-- Work item A --
Could you render every line of text read from the records below as a numbered list, skipping blank lines and leaving the pictures out?

-- Text section --

I first became aware of Haken’s music back in the winter of 2013 after hearing their song ‘Nocturnal Conspiracy’ on Tony Romero’s Saturday Morning radio show which I believe it was on the House of Prog website. The song was taken from their second studio album Visions released in 2011 on the Sensory label which covers the progressive metal genre. And also a division of The Laser’s Edge label. That song just took me by surprise when I first heard it nearly seven years ago. It had these mellowing moments, odd time changes, incredible vocalisations, and some of the most intensive arrangements that just blew me away from start to finish. It punched me in the gut real hard to discover this six piece band that wasn’t just putting icing on the red velvet cake, but adding a little spice to it.
Now I have to admit, I was very disappointed with their previous albums that were released after The Mountain. I had felt that the band were about to throw the genre and were about to move away from it to do something else. I came this close to put a stop sign towards them to say “What are you doing? This is not what you’re doing”. It was almost as if they were about to throw baby Moses out of the basket and replace it with someone else to head towards the river instead. But I kept on holding the ropes on this tight leash with their latest release this year. And it finally showed that Haken are returning back to their roots with their first three albums.
It just goes to show that the sextet have brought enough ammunition to fire those guns at a maximum volume. And to be allowed to have Adam “Nolly” Getgood, former member of Periphery to handle the mixing of the new album, it shows that he and the band members have a good combination by working together as a team. This time, they’ve unleashed the monster to raise some hell.
From the opening structure of ‘Prosthetic’ with this rumbling earthquake from guitars and Raymond Hearne’s drumming, it kicks everything into overdrive. You can imagine the machines are pounding the doors down with a hardcore punch. At first, I almost thought they went death metal on this track, but Ross comes out swinging as Green’s bass gives a quick second for a metallic crunch before Richard Henshall and Charlie Griffiths share this dueling challenge between the riffs, leads, and rhythm sections on their guitars.
You can imagine they’re bringing the house down with these arpeggiated textures that just took me by surprise while the 10-minute piece of ‘Carousel’ starts out as a ballad that is set in this dystopian landscape before going into this heavier lift as Griffiths and Henshall take it a step further. Ross gives them the chance to shine throughout their amps and set through massive chaos. It builds up these sections throughout their solo’s and riff’s that become a mysterious doorway to have those guns firing into the battlefield. And then all of a sudden, the mood changes as if the storm has cleared for Green’s bass to step up for the challenge to give the double guitarists a chance to make the jump to light speed.

-- Record set --
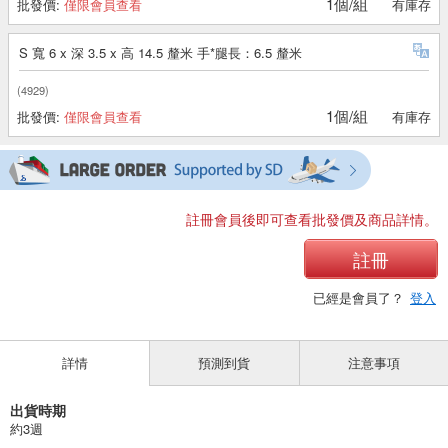
1個/組
批發價:
僅限會員查看
有庫存
S 寬 6 x 深 3.5 x 高 14.5 釐米 手*腿長：6.5 釐米
(4929)
1個/組
批發價:
僅限會員查看
有庫存
註冊會員後即可查看批發價及商品詳情。
註冊
已經是會員了？
登入
詳情
預測到貨
注意事項
出貨時期
約3週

-- Work item B --
Can you carry the review of Haken's new album above on past its last sentence?

-- Reply A --
1. 1個/組
2. 批發價:
3. 僅限會員查看
4. 有庫存
5. S 寬 6 x 深 3.5 x 高 14.5 釐米 手*腿長：6.5 釐米
6. (4929)
7. 1個/組
8. 批發價:
9. 僅限會員查看
10. 有庫存
11. 註冊會員後即可查看批發價及商品詳情。
12. 註冊
13. 已經是會員了？
14. 登入
15. 詳情
16. 預測到貨
17. 注意事項
18. 出貨時期
19. 約3週

-- Reply B --
‘Canary Yellow’ tackles the subject of nuclear war. Ross tells the listener on what is about to happen right now for this family that is right in the middle of the danger that happening in their own parallel universe. It has these mournful scenarios as the big mushroom cloud lifts up in the sky by laying waste to the neighbourhood while the music itself sets the doomsday clock to strike. And now we have come to the 17-minute suite, ‘Messiah Complex’. Here, Haken pushes the envelope even further with a vengeance to bring to the end of the demise of the Cockroach King. It is set in five parts and watching the King himself seeing his own Xanadu collapse right before his eyes.
‘Ivory Tower’ sets up this overture-sque from this intensive guitar and keyboard lines setting up the war with this massive destruction to bring the emperor down before his knees to show what he has done to the city as he uses it for corruption instead arts, science and the industry itself. You can imagine yourself being in the middle of this battlefield that’s going on and not knowing who to trust, them or the Emperor in his war room.
Both ‘A Glutton for Punishment’ and ‘Marigold’ go into this heavier symphonic texture and punching more of those metallic lines. It’s almost as if the Amputechture-era of The Mars Volta have lend the band members a helping hand to give them more ammunition by firing those machine guns with a big blast. And carrying a bit of not just Omar Rodriguez-Lopez’s playing, but the styles of Iron Maiden’s Dave Murray and Adrian Smith thrown into the mix.
It then segues into ‘The Sect’. You can hear some of the reprised lyrics of Cockroach King in the beginning of the song as the alarms blare at a higher level by adding the creepiness into the building before this insane twist of the sounds of the original NES system as they go into this hay-wiring effect of the 8-bit score. And throwing in some stop-and-go sections, it is an insane yet wacky moment from the suite. The closing piece of ‘Ectobius Rex’ has shown that the King has been captured as his followers are sentencing him to death. The heat gage level has finally increased the guitar structures as his empire is collapsed in ruins. Now with his followers not knowing what to do next, it all comes to ahead in the finale, ‘Only Stars’.
This is Haken’s answer to Anathema’s We’re Here Because We’re Here-era by channeling the segments of ‘Universal’ that Ross channels his vocal styles of Vincent Cavanugh with this eerie lullaby by bringing it full circle. It gives us a chance to know that the people are now starting a new chapter in their lives after taking down the Cockroach King. But the memories will haunt them, for years and years to come.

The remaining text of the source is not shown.